Request: In the data below, recast the lines from the one containing "terfortifikasi" through the one containing "menurunkan nilai lightness, dan kadar air" as a Markdown table with the columns Row and Line, omitting blank lines.

Data for this task:

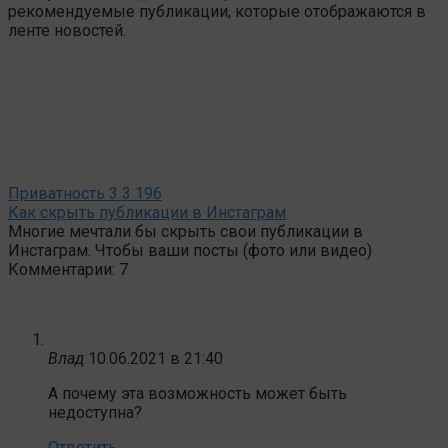
рекомендуемые публикации, которые отображаются в
ленте новостей.
Приватность
3
3 196
Как скрыть публикации в Инстаграм
Многие мечтали бы скрыть свои публикации в
Инстаграм. Чтобы ваши посты (фото или видео)
Комментарии: 7
Влад
10.06.2021 в 21:40
А почему эта возможность может быть
недоступна?
Ответить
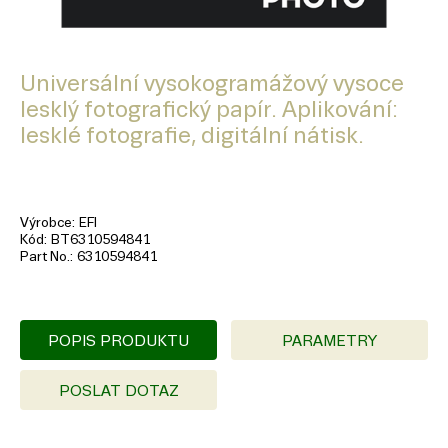
Universální vysokogramážový vysoce
lesklý fotografický papír. Aplikování:
lesklé fotografie, digitální nátisk.
Výrobce
EFI
Kód
BT6310594841
Part No.
6310594841
POPIS PRODUKTU
PARAMETRY
POSLAT DOTAZ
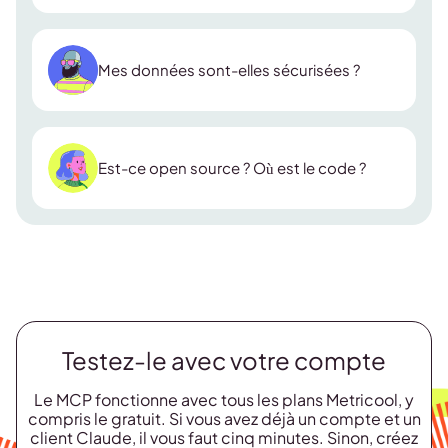
Mes données sont-elles sécurisées ?
Est-ce open source ? Où est le code ?
Testez-le avec votre compte
Le MCP fonctionne avec tous les plans Metricool, y
compris le gratuit. Si vous avez déjà un compte et un
client Claude, il vous faut cinq minutes. Sinon, créez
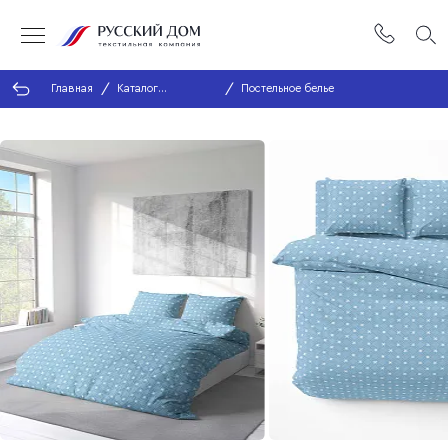
Главная
Каталог
Постельное белье
продукции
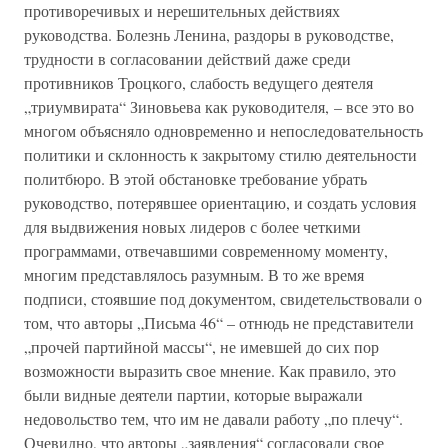
противоречивых и нерешительных действиях
руководства. Болезнь Ленина, раздоры в руководстве,
трудности в согласовании действий даже среди
противников Троцкого, слабость ведущего деятеля
„триумвирата“ Зиновьева как руководителя, – все это во
многом объясняло одновременно и непоследовательность
политики и склонность к закрытому стилю деятельности
политбюро. В этой обстановке требование убрать
руководство, потерявшее ориентацию, и создать условия
для выдвижения новых лидеров с более четкими
программами, отвечавшими современному моменту,
многим представлялось разумным. В то же время
подписи, стоявшие под документом, свидетельствовали о
том, что авторы „Письма 46“ – отнюдь не представители
„прочей партийной массы“, не имевшей до сих пор
возможности выразить свое мнение. Как правило, это
были видные деятели партии, которые выражали
недовольство тем, что им не давали работу „по плечу“.
Очевидно, что авторы „заявления“ согласовали свое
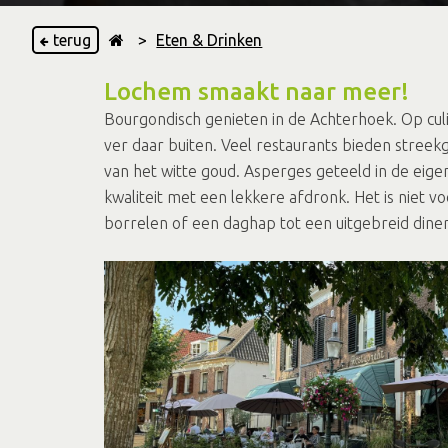
terug
>
Eten & Drinken
Lochem smaakt naar meer!
Bourgondisch genieten in de Achterhoek. Op cul
ver daar buiten. Veel restaurants bieden streekge
van het witte goud. Asperges geteeld in de eige
kwaliteit met een lekkere afdronk. Het is niet
borrelen of een daghap tot een uitgebreid diner. 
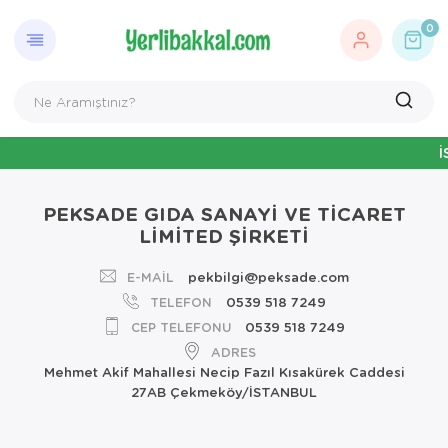
0
İST
PEKSADE GIDA SANAYİ VE TİCARET
LİMİTED ŞİRKETİ
pekbilgi@peksade.com
E-MAIL
0539 518 7249
TELEFON
0539 518 7249
CEP TELEFONU
ADRES
Mehmet Akif Mahallesi Necip Fazıl Kısakürek Caddesi
27AB Çekmeköy/İSTANBUL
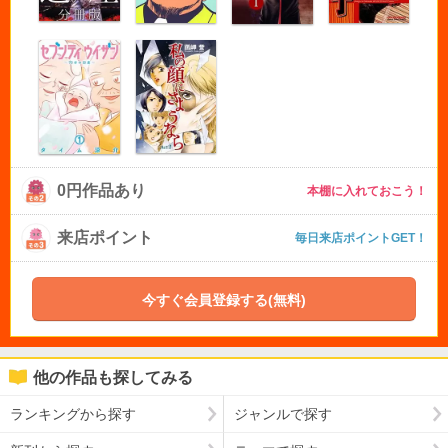
0円作品あり
本棚に入れておこう！
来店ポイント
毎日来店ポイントGET！
今すぐ会員登録する(無料)
他の作品も探してみる
ランキングから探す
ジャンルで探す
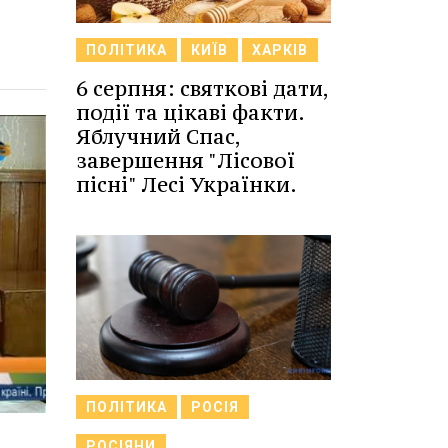
ПОЛІТИКА
КИЇВ
ХАРКІВ
6 серпня: святкові дати,
події та цікаві факти.
Яблучний Спас,
завершення "Лісової
пісні" Лесі Українки.
ПОЛІТИКА
РОСІЯ
РОСІЯНИ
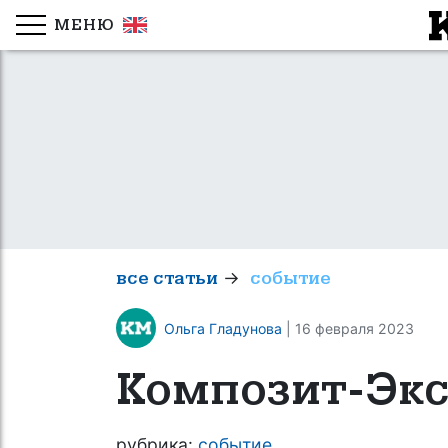
МЕНЮ
→
все статьи
событие
Ольга Гладунова
| 16 февраля 2023
Композит-Экс
рубрика:
событие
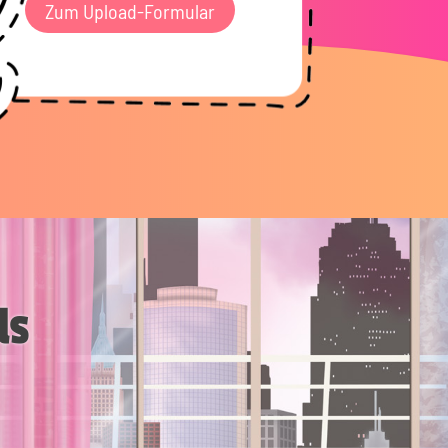
Zum Upload-Formular
ls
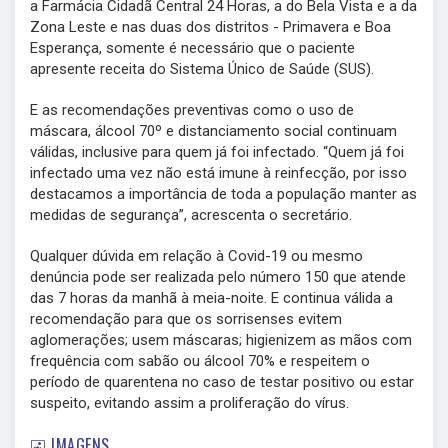
a Farmácia Cidadã Central 24 Horas, a do Bela Vista e a da
Zona Leste e nas duas dos distritos - Primavera e Boa
Esperança, somente é necessário que o paciente
apresente receita do Sistema Único de Saúde (SUS).
E as recomendações preventivas como o uso de
máscara, álcool 70º e distanciamento social continuam
válidas, inclusive para quem já foi infectado. “Quem já foi
infectado uma vez não está imune à reinfecção, por isso
destacamos a importância de toda a população manter as
medidas de segurança”, acrescenta o secretário.
Qualquer dúvida em relação à Covid-19 ou mesmo
denúncia pode ser realizada pelo número 150 que atende
das 7 horas da manhã à meia-noite. E continua válida a
recomendação para que os sorrisenses evitem
aglomerações; usem máscaras; higienizem as mãos com
frequência com sabão ou álcool 70% e respeitem o
período de quarentena no caso de testar positivo ou estar
suspeito, evitando assim a proliferação do vírus.
IMAGENS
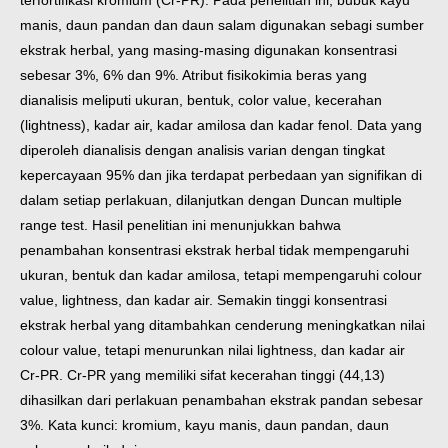
terfortifikasi
kromium (Cr-PR). Pada penelitian ini, bubuk kayu
manis, daun pandan dan daun salam digunakan sebagi
sumber
ekstrak herbal, yang masing-masing digunakan konsentrasi
sebesar 3%, 6% dan 9%. Atribut
fisikokimia beras yang
dianalisis meliputi ukuran, bentuk, color value, kecerahan
(lightness), kadar air, kadar
amilosa dan kadar fenol. Data yang
diperoleh dianalisis dengan analisis varian dengan tingkat
kepercayaan
95% dan jika terdapat perbedaan yan signifikan di
dalam setiap perlakuan, dilanjutkan dengan Duncan multiple
range test. Hasil penelitian ini menunjukkan bahwa
penambahan konsentrasi ekstrak herbal tidak mempengaruhi
ukuran, bentuk dan kadar amilosa, tetapi mempengaruhi colour
value, lightness, dan kadar air.
Semakin tinggi konsentrasi
ekstrak herbal yang ditambahkan cenderung meningkatkan nilai
colour value, tetapi
menurunkan nilai lightness, dan kadar air
Cr-PR. Cr-PR yang memiliki sifat kecerahan tinggi (44,13)
dihasilkan
dari perlakuan penambahan ekstrak pandan sebesar
3%.
Kata kunci: kromium, kayu manis, daun pandan, daun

Task output:
| Row | Line |
|---|---|
| 1 | terfortifikasi |
| 2 | kromium (Cr-PR). Pada penelitian ini, bubuk kayu |
| 3 | manis, daun pandan dan daun salam digunakan sebagi |
| 4 | sumber |
| 5 | ekstrak herbal, yang masing-masing digunakan konsentrasi |
| 6 | sebesar 3%, 6% dan 9%. Atribut |
| 7 | fisikokimia beras yang |
| 8 | dianalisis meliputi ukuran, bentuk, color value, kecerahan |
| 9 | (lightness), kadar air, kadar |
| 10 | amilosa dan kadar fenol. Data yang |
| 11 | diperoleh dianalisis dengan analisis varian dengan tingkat |
| 12 | kepercayaan |
| 13 | 95% dan jika terdapat perbedaan yan signifikan di |
| 14 | dalam setiap perlakuan, dilanjutkan dengan Duncan multiple |
| 15 | range test. Hasil penelitian ini menunjukkan bahwa |
| 16 | penambahan konsentrasi ekstrak herbal tidak mempengaruhi |
| 17 | ukuran, bentuk dan kadar amilosa, tetapi mempengaruhi colour |
| 18 | value, lightness, dan kadar air. |
| 19 | Semakin tinggi konsentrasi |
| 20 | ekstrak herbal yang ditambahkan cenderung meningkatkan nilai |
| 21 | colour value, tetapi |
| 22 | menurunkan nilai lightness, dan kadar air |